Project Summary This administrative supplement application is being submitted to PA-20-272 in accordance with NOT-GM-22- 017. The scope of the parent project R01-GM144456 will not be changed. The requested supplement will replace critical hardware infrastructure to accelerate our research with modern capabilities and permit increased productivity. Parent Project Summary: Post-transcriptional mechanisms play a fundamental role in regulating gene expression at the protein level, and are frequently implicated in stress response, aging, and diseases. The goal of this project is to develop and apply multi-omics methods to examine the post-transcriptional mechanisms that regulate protein composition of multiple tissues and their ability to respond to intrinsic and environmental proteostatic stressors. In recent work, our team has developed mass spectrometry and multi- omics methods that are designed to elucidate the protein isoform composition and spatiotemporal dynamics. Building on these progresses, we will focus here on the roles of three post-transcriptional mechanisms known to influence protein translation in stress response. Specifically, Aim 1 will integrate proteomics and transcriptomics data to identify the role of alternative splicing in modulating principal isoform abundance, creating alternative proteoforms, and influencing protein localization across tissues (heart, lung, muscle, brain), sexes, and lifespan. Aim 2 will determine the differential expression, localization, and targets of RNA-binding proteins in proteostatic stress responses to intrinsic or extrinsic stressors including paraquat in vivo as well as doxorubicin and hydrogen peroxide in vitro. Finally, Aim 3 will examine the configuration and interactome of the translation apparatus including the core ribosome and an increasing number of known ribosome- associated proteins, which have emerged as important factors that can fine-tune the translational efficiency of individual transcripts and the associated protein synthesis rates. The proposed experiments will interrogate the relationships between post-transcriptional regulation and stress response, and at the same time generate novel data sets including isoform-resolved, spatiotemporal atlases of the normal, stressed, and aged/senescent proteomes. We anticipate the results will lead to novel insights into basic cellular processes of stress response and resilience that will be relevant to studies of multiple systems.

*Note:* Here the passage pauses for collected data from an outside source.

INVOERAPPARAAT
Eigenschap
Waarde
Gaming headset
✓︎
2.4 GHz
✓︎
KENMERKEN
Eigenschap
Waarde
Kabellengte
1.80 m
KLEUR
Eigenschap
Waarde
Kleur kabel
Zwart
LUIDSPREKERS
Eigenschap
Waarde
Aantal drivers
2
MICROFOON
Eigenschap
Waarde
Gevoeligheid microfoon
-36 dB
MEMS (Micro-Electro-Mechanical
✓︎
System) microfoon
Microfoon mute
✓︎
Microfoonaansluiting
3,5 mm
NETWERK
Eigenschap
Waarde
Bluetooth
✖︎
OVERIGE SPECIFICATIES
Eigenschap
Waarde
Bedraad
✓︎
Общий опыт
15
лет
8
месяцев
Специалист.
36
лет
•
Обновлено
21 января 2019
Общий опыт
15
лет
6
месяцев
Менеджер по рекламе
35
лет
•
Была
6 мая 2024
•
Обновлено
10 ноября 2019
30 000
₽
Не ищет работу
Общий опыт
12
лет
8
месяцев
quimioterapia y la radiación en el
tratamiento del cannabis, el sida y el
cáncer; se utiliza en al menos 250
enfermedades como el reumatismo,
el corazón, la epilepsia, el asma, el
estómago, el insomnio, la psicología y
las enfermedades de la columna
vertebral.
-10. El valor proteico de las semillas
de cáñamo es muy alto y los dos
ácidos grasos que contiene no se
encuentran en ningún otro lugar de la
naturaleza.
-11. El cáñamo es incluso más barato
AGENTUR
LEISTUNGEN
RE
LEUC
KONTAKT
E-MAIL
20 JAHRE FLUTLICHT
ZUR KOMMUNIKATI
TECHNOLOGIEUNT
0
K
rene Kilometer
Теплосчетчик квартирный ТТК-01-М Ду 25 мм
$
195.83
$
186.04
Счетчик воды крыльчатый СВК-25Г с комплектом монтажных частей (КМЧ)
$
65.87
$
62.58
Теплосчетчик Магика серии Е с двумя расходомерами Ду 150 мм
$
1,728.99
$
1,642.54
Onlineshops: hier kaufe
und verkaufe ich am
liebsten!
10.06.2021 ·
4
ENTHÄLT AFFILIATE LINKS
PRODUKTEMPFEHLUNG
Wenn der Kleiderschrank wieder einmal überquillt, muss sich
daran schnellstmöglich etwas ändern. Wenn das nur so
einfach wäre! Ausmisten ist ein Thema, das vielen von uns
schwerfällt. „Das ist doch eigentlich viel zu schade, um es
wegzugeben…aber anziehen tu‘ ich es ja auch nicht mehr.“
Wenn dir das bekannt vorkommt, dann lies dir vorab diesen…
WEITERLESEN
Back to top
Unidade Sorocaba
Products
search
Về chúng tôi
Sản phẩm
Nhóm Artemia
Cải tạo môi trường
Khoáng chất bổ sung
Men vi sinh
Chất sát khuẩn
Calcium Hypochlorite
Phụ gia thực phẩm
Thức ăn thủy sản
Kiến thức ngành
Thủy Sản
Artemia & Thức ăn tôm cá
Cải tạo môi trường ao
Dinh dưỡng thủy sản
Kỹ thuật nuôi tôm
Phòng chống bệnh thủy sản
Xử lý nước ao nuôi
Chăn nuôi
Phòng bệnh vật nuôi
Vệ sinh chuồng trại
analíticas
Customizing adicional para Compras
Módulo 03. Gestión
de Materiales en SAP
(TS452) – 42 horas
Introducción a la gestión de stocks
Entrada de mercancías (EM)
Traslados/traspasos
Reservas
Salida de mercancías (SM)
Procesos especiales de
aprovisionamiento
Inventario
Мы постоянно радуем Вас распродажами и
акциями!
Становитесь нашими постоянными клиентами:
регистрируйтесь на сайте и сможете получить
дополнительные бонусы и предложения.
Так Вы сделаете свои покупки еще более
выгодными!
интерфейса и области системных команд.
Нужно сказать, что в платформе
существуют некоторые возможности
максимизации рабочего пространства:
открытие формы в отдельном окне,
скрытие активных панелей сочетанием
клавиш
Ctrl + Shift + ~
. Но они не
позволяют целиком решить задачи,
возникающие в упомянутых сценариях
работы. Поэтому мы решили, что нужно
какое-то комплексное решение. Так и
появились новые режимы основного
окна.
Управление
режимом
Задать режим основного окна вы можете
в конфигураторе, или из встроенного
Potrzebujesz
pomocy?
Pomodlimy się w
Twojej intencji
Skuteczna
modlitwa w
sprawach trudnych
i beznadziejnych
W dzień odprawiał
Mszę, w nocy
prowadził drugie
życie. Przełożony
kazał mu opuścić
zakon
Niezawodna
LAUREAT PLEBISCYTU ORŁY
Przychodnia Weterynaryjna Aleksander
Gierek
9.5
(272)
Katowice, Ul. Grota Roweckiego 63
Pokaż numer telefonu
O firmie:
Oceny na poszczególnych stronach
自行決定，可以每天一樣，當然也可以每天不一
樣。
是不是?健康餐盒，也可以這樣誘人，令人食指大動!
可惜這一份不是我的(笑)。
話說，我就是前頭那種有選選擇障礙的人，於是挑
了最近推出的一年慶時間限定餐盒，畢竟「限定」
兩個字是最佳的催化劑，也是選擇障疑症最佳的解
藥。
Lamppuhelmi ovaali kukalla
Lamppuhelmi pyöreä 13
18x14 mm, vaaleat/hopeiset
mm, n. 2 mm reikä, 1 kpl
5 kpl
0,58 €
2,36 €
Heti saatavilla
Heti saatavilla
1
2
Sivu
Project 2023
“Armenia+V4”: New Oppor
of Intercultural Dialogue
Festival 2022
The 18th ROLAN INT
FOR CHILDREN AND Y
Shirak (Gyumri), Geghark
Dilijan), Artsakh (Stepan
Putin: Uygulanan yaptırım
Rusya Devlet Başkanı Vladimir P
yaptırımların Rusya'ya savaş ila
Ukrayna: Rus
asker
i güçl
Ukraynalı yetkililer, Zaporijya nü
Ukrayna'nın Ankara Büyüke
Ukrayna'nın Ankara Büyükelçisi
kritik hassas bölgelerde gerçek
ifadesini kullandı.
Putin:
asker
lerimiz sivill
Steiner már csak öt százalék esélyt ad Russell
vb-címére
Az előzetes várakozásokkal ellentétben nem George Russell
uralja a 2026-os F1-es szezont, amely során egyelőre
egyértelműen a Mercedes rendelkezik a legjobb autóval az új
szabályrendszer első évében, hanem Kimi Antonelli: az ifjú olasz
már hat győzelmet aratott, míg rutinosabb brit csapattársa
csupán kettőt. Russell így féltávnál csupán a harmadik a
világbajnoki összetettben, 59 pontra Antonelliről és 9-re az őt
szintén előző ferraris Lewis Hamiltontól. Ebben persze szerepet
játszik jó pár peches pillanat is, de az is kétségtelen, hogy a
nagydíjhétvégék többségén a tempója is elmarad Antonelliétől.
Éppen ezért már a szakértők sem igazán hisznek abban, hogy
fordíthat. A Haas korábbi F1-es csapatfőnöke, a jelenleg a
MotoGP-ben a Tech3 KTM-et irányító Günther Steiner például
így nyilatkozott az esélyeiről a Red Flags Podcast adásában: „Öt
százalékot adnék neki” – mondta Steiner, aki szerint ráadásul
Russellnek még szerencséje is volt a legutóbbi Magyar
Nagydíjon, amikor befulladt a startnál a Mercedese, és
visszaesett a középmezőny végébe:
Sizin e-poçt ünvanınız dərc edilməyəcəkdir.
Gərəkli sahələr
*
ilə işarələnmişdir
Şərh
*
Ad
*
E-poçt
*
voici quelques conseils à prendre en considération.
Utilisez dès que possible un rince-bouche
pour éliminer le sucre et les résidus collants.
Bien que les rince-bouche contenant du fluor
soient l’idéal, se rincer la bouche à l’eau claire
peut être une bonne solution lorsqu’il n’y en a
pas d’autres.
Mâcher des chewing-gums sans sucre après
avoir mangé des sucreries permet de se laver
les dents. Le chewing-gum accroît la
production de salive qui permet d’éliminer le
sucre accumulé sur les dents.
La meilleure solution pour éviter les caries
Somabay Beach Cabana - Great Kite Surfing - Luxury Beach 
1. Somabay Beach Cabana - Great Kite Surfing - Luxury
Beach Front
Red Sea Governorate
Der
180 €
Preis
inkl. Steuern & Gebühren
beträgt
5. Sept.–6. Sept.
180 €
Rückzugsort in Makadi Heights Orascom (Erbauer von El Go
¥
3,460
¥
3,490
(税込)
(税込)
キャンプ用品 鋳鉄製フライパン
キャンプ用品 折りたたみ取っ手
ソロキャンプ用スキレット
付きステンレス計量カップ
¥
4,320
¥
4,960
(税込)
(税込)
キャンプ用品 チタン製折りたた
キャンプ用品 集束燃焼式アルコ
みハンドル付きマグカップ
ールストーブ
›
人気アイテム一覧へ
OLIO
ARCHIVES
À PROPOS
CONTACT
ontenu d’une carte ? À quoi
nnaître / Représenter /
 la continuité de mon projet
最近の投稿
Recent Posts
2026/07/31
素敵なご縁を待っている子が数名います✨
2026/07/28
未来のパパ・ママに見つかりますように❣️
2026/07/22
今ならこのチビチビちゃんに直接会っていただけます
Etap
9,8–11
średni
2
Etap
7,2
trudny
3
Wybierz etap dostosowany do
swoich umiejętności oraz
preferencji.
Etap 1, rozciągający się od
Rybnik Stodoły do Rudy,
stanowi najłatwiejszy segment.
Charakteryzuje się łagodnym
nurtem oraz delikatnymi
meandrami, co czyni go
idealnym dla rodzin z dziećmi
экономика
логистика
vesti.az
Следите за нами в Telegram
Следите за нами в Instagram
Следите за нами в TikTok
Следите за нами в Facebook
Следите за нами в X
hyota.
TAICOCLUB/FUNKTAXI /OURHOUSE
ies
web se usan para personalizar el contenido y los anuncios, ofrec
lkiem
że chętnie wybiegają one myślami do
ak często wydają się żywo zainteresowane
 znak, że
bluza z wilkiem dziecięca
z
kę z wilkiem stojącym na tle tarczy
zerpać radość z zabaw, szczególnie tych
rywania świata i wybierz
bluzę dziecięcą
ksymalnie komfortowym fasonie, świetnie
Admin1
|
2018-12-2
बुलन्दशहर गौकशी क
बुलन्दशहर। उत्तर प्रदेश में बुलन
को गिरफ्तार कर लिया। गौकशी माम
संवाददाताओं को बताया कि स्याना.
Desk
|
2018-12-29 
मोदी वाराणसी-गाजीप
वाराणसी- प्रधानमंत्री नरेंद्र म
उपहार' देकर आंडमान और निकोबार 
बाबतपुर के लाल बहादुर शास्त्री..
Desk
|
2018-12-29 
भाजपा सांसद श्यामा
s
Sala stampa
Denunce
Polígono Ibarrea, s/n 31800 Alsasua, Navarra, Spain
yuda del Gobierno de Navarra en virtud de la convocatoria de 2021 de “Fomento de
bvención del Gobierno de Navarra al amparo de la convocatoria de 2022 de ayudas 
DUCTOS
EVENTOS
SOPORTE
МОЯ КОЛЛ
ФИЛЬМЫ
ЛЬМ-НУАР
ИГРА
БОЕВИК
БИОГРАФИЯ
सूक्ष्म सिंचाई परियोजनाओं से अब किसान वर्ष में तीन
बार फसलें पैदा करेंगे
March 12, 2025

项目摘要 根据NOT-GM-22，向PA-20-272提交本行政补充申请， 017.母项目R 01-GM 144456的范围将不会变更。所要求的补充将取代 关键的硬件基础设施，以加快我们的研究与现代化的能力，并允许增加 生产力母项目摘要：转录后机制在调节 在蛋白质水平的基因表达，并经常涉及应激反应，衰老和疾病。的 本项目的目标是开发和应用多组学方法来检测转录后 调节多种组织的蛋白质组成的机制及其对内源性和 环境蛋白质稳定性压力源。在最近的工作中，我们的团队开发了质谱和多- 设计用于阐明蛋白质异构体组成和时空动力学的组学方法。 在此基础上，我们将重点介绍三种已知的转录后机制的作用， 来影响应激反应中的蛋白质翻译。具体来说，目标1将整合蛋白质组学和 转录组学数据来鉴定可变剪接在调节主要同种型丰度中的作用， 产生替代蛋白质形式，并影响蛋白质在组织（心脏、肺、肌肉、脑）中的定位， 性别和寿命目的2将确定RNA结合的差异表达、定位和靶点 蛋白质在体内对包括百草枯在内的内在或外在应激源的蛋白质抑制应激反应中的作用， 阿霉素和过氧化氢体外。最后，目标3将检查 翻译装置包括核心核糖体和越来越多的已知核糖体， 相关的蛋白质，这已经成为重要的因素，可以微调的翻译效率， 单个转录本和相关蛋白质合成速率。拟议的实验将询问 转录后调节和应激反应之间的关系，同时产生新的 数据集，包括正常、应激和老化/衰老的异构体分辨时空图谱 蛋白质组我们预计这些结果将导致对应激反应的基本细胞过程的新见解 和复原力，这将与多系统的研究有关。